SOURCE RECORDS:
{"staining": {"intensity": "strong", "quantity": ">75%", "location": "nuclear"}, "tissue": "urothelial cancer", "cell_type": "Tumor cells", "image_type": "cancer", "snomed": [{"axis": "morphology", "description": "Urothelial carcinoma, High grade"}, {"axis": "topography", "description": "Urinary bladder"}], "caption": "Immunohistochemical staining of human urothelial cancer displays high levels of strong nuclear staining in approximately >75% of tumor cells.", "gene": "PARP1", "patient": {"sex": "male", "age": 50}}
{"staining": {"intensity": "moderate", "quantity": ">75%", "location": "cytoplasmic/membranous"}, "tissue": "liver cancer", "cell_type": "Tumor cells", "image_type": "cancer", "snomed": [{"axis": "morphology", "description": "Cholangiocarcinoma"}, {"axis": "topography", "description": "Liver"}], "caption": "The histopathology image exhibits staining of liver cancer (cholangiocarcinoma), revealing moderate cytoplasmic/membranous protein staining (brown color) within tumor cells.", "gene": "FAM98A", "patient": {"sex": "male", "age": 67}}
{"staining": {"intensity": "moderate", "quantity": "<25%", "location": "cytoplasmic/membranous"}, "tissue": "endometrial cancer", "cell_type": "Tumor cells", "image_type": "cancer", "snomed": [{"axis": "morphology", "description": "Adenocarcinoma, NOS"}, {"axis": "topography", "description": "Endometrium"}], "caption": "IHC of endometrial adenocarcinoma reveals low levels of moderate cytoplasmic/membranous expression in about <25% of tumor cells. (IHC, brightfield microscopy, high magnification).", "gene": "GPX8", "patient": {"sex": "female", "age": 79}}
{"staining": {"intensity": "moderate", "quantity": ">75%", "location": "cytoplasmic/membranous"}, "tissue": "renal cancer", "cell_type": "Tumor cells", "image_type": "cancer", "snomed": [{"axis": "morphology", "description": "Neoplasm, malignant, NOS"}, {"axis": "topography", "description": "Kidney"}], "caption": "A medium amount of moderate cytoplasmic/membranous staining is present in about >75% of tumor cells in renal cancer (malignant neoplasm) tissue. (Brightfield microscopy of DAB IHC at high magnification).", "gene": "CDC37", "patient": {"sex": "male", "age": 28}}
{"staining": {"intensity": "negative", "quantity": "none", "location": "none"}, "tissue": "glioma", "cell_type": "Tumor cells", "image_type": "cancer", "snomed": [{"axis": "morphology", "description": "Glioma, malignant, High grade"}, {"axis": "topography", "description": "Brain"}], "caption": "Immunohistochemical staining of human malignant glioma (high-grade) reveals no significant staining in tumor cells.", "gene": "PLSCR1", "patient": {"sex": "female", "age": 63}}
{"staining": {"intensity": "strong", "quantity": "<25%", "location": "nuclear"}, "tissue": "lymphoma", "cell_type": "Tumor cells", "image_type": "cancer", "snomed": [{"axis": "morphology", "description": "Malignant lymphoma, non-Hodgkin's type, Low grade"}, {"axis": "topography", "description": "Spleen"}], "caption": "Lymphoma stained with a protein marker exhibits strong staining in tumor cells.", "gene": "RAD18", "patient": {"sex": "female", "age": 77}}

EXERCISE:
Reproduce all of the material above word for word.

PROBLEM SOLUTION:
{"staining": {"intensity": "strong", "quantity": ">75%", "location": "nuclear"}, "tissue": "urothelial cancer", "cell_type": "Tumor cells", "image_type": "cancer", "snomed": [{"axis": "morphology", "description": "Urothelial carcinoma, High grade"}, {"axis": "topography", "description": "Urinary bladder"}], "caption": "Immunohistochemical staining of human urothelial cancer displays high levels of strong nuclear staining in approximately >75% of tumor cells.", "gene": "PARP1", "patient": {"sex": "male", "age": 50}}
{"staining": {"intensity": "moderate", "quantity": ">75%", "location": "cytoplasmic/membranous"}, "tissue": "liver cancer", "cell_type": "Tumor cells", "image_type": "cancer", "snomed": [{"axis": "morphology", "description": "Cholangiocarcinoma"}, {"axis": "topography", "description": "Liver"}], "caption": "The histopathology image exhibits staining of liver cancer (cholangiocarcinoma), revealing moderate cytoplasmic/membranous protein staining (brown color) within tumor cells.", "gene": "FAM98A", "patient": {"sex": "male", "age": 67}}
{"staining": {"intensity": "moderate", "quantity": "<25%", "location": "cytoplasmic/membranous"}, "tissue": "endometrial cancer", "cell_type": "Tumor cells", "image_type": "cancer", "snomed": [{"axis": "morphology", "description": "Adenocarcinoma, NOS"}, {"axis": "topography", "description": "Endometrium"}], "caption": "IHC of endometrial adenocarcinoma reveals low levels of moderate cytoplasmic/membranous expression in about <25% of tumor cells. (IHC, brightfield microscopy, high magnification).", "gene": "GPX8", "patient": {"sex": "female", "age": 79}}
{"staining": {"intensity": "moderate", "quantity": ">75%", "location": "cytoplasmic/membranous"}, "tissue": "renal cancer", "cell_type": "Tumor cells", "image_type": "cancer", "snomed": [{"axis": "morphology", "description": "Neoplasm, malignant, NOS"}, {"axis": "topography", "description": "Kidney"}], "caption": "A medium amount of moderate cytoplasmic/membranous staining is present in about >75% of tumor cells in renal cancer (malignant neoplasm) tissue. (Brightfield microscopy of DAB IHC at high magnification).", "gene": "CDC37", "patient": {"sex": "male", "age": 28}}
{"staining": {"intensity": "negative", "quantity": "none", "location": "none"}, "tissue": "glioma", "cell_type": "Tumor cells", "image_type": "cancer", "snomed": [{"axis": "morphology", "description": "Glioma, malignant, High grade"}, {"axis": "topography", "description": "Brain"}], "caption": "Immunohistochemical staining of human malignant glioma (high-grade) reveals no significant staining in tumor cells.", "gene": "PLSCR1", "patient": {"sex": "female", "age": 63}}
{"staining": {"intensity": "strong", "quantity": "<25%", "location": "nuclear"}, "tissue": "lymphoma", "cell_type": "Tumor cells", "image_type": "cancer", "snomed": [{"axis": "morphology", "description": "Malignant lymphoma, non-Hodgkin's type, Low grade"}, {"axis": "topography", "description": "Spleen"}], "caption": "Lymphoma stained with a protein marker exhibits strong staining in tumor cells.", "gene": "RAD18", "patient": {"sex": "female", "age": 77}}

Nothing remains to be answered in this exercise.